3. The Tool Call Lifecycle

The following diagram and steps describe the end-to-end flow of a tool call, from generation to result.

Step-by-Step Flow:

Generation (Agent Brain): The Agent provides the Brain (LLM) with the conversation history and a list of available tool schemas from its injected ToolManager. The LLM determines a tool call is needed and generates the call in a structured format (e.g., JSON).
Direct Execution (Agent Core): The Agent’s core logic receives the raw text from the LLM, parses out the tool call request, and executes it directly through the ToolManager provided by the Task Executor. Agents now have direct, secure access to tool execution.
Validation (ToolManager): The ToolManager receives the tool call. It retrieves the corresponding schema from its internal ToolRegistry and validates the call. It checks for missing required arguments, incorrect types, security policies, etc.
Self-Correction Loop (If Validation Fails):
- If validation fails, the ToolManager does not attempt to run the tool.
- It generates a structured error message (e.g., “Validation Error: Missing required argument ‘path’ for tool ‘write_file’”).
- This error is returned directly to the Agent, which passes it back to the Brain (LLM) in the next turn.
- The LLM now has the context of its previous failed attempt and the specific validation error, allowing it to generate a corrected tool call.
Secure Execution (If Validation Succeeds): If the call is valid, the ToolManager executes it through its integrated ToolExecutor.
Tool Execution: The ToolExecutor inspects the tool type:
- Python Function: The call is a standard Python function call. It is executed directly in the main process.
- Shell Command: The command is executed inside a secure, isolated sandbox.
Result Capturing: The ToolExecutor captures the result:
- For Python functions, this is the return value.
- For shell commands, this includes stdout, stderr, and the exit code.
Structured Result: The result is packaged into a ToolResult object and returned directly to the Agent.
Contextualization: The Agent formats the result into a clear, readable format and adds it to the conversation history for the Brain’s next turn. The LLM can then use this result to form its final response to the user.
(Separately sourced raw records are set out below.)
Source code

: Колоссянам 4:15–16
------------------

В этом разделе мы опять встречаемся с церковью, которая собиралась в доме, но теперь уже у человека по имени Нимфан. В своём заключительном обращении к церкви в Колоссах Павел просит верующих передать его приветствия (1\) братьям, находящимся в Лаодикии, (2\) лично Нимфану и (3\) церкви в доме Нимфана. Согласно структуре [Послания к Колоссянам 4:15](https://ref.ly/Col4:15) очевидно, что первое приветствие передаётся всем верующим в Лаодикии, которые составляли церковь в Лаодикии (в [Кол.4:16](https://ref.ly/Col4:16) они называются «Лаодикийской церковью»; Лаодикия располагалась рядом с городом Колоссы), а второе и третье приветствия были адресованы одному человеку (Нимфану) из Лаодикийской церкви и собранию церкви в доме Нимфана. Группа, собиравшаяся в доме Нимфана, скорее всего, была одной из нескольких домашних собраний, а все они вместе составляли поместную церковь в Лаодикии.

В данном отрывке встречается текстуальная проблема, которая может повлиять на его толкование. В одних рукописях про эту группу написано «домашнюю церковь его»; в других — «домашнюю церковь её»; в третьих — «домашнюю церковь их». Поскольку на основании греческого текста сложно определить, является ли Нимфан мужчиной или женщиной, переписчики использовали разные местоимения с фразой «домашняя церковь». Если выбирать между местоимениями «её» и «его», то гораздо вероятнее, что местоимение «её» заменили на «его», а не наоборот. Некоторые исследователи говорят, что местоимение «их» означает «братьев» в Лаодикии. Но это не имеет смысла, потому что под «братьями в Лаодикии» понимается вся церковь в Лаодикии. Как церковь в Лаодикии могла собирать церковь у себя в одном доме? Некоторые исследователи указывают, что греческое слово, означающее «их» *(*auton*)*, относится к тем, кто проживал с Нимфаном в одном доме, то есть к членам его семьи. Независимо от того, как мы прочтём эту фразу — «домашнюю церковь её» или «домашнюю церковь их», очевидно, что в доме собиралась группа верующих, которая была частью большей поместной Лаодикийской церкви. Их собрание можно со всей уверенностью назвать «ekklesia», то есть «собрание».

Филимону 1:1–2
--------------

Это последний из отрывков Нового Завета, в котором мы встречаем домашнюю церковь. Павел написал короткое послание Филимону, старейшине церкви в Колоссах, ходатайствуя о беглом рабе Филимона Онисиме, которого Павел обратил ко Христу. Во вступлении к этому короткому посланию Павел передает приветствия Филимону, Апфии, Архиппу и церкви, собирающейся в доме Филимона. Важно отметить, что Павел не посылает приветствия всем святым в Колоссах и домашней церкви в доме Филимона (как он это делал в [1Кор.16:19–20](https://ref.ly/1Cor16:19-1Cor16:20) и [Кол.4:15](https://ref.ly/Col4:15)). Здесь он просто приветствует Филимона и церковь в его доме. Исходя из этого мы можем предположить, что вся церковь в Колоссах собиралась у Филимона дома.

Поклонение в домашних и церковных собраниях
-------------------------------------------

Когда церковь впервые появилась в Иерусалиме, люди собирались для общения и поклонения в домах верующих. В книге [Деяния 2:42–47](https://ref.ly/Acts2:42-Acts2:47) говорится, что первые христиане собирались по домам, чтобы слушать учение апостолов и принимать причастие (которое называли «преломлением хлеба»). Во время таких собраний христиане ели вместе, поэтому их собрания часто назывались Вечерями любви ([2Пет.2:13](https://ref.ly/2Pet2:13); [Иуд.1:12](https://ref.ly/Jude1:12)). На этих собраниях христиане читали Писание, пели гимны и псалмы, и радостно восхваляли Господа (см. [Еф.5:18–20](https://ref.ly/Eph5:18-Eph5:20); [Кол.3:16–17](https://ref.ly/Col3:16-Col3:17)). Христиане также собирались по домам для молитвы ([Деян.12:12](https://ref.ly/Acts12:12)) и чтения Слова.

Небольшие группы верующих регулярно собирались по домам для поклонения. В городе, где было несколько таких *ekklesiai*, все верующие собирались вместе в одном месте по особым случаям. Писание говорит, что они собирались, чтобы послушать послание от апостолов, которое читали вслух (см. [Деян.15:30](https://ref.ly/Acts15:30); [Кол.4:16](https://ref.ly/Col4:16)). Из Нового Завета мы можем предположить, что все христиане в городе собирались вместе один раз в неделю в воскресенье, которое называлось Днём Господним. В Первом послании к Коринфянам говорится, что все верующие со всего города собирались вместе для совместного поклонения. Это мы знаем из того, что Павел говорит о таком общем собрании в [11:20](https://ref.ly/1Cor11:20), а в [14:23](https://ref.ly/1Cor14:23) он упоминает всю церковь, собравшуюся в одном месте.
4. Security Architecture: The Sandbox

Executing arbitrary, LLM-generated shell commands is a major security risk. AgentX mitigates this by using a sandboxed execution environment.
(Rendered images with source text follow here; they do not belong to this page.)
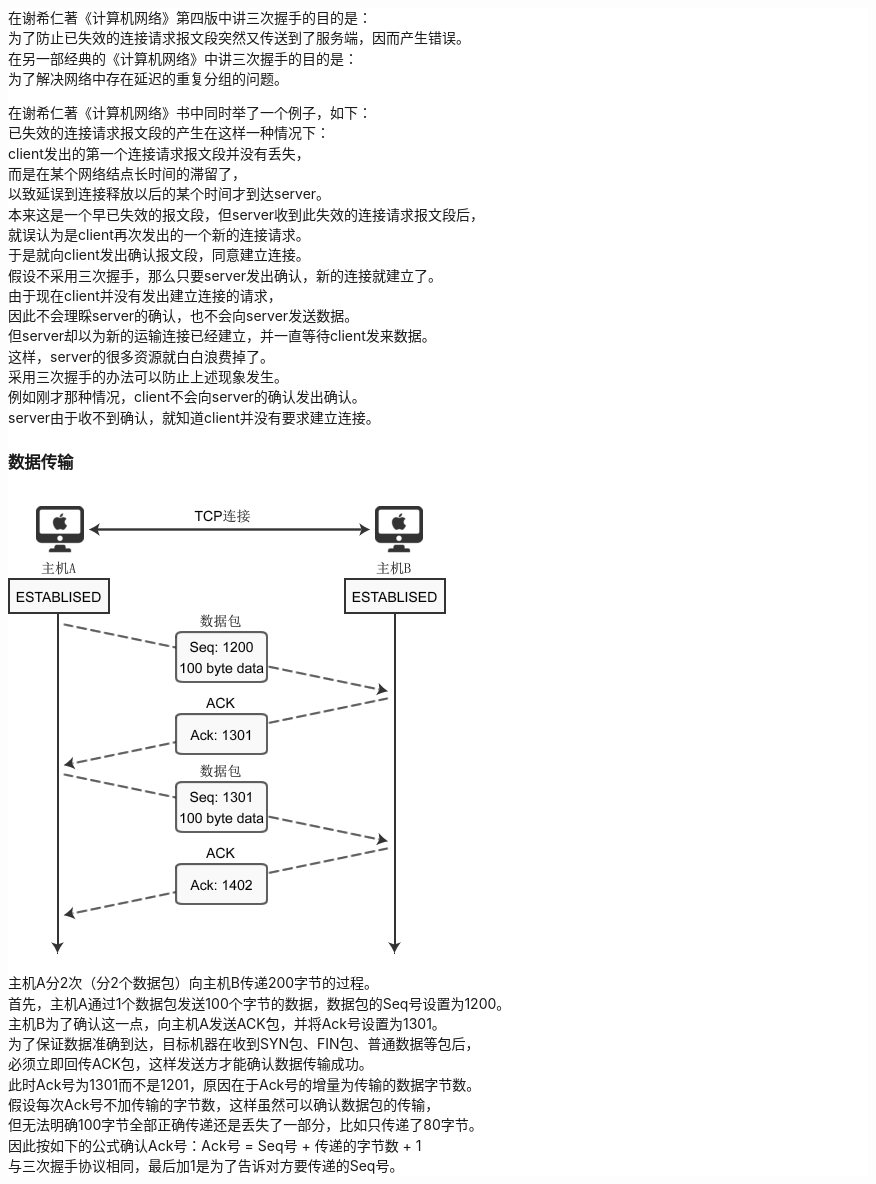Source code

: 在谢希仁著《计算机网络》第四版中讲三次握手的目的是：  
为了防止已失效的连接请求报文段突然又传送到了服务端，因而产生错误。  
在另一部经典的《计算机网络》中讲三次握手的目的是：  
为了解决网络中存在延迟的重复分组的问题。

在谢希仁著《计算机网络》书中同时举了一个例子，如下：  
已失效的连接请求报文段的产生在这样一种情况下：  
client发出的第一个连接请求报文段并没有丢失，  
而是在某个网络结点长时间的滞留了，  
以致延误到连接释放以后的某个时间才到达server。  
本来这是一个早已失效的报文段，但server收到此失效的连接请求报文段后，  
就误认为是client再次发出的一个新的连接请求。  
于是就向client发出确认报文段，同意建立连接。  
假设不采用三次握手，那么只要server发出确认，新的连接就建立了。  
由于现在client并没有发出建立连接的请求，  
因此不会理睬server的确认，也不会向server发送数据。  
但server却以为新的运输连接已经建立，并一直等待client发来数据。  
这样，server的很多资源就白白浪费掉了。  
采用三次握手的办法可以防止上述现象发生。  
例如刚才那种情况，client不会向server的确认发出确认。  
server由于收不到确认，就知道client并没有要求建立连接。

### 数据传输

![avatar](数据传输通信过程.jpg)

主机A分2次（分2个数据包）向主机B传递200字节的过程。  
首先，主机A通过1个数据包发送100个字节的数据，数据包的Seq号设置为1200。  
主机B为了确认这一点，向主机A发送ACK包，并将Ack号设置为1301。  
为了保证数据准确到达，目标机器在收到SYN包、FIN包、普通数据等包后，  
必须立即回传ACK包，这样发送方才能确认数据传输成功。  
此时Ack号为1301而不是1201，原因在于Ack号的增量为传输的数据字节数。  
假设每次Ack号不加传输的字节数，这样虽然可以确认数据包的传输，  
但无法明确100字节全部正确传递还是丢失了一部分，比如只传递了80字节。  
因此按如下的公式确认Ack号：Ack号 = Seq号 + 传递的字节数 + 1   
与三次握手协议相同，最后加1是为了告诉对方要传递的Seq号。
Technology: The default implementation uses Docker containers. Each shell tool execution spins up a new, short-lived container.
Isolation:
- Network: Containers run with networking disabled by default (--net=none) to prevent exfiltration of data or attacks on the local network. Tools that explicitly need network access must be granted it.
- Filesystem: The container is only granted access to the current task’s workspace directory (/app/workspace). It cannot read from or write to any other part of the host filesystem.
- Permissions: The process inside the container runs as a non-root user to limit its privileges even within the sandbox.

5. Extensibility

5.1. Custom and Built-in Tools

Built-in Tools: AgentX provides a core set of safe tools for file I/O, search, etc., located in src/agentx/builtin_tools/.
Custom Tools: Users can easily define their own tools in their project’s codebase. As long as the file is imported and the functions are decorated with @register_tool, they will be available to the agents.
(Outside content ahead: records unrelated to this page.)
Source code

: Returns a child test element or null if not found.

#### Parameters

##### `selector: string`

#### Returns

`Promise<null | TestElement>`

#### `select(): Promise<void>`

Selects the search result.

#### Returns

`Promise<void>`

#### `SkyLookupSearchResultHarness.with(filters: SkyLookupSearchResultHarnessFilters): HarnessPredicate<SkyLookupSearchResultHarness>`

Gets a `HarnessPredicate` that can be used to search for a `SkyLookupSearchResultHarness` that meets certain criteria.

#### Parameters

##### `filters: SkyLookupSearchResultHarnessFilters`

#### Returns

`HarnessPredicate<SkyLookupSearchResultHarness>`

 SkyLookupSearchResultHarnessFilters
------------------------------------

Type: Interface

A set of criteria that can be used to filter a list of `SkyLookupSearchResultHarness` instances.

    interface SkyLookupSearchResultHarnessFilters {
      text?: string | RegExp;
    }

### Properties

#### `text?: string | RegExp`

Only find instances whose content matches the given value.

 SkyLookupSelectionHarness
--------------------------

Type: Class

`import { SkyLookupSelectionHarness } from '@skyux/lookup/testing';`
5.2. MCP (Multi-Agent Communication Protocol) Integration

The tool architecture is extensible to other protocols. An MCP tool could be implemented as a special Python function:


@register_tool
def send_mcp_message(recipient_agent: str, message_body: str):
    """Sends a message to another agent using the MCP protocol."""
    # Logic to connect to MCP broker and send message
    # ...

To the Orchestrator and Agent, this is just another tool. The implementation details are abstracted away.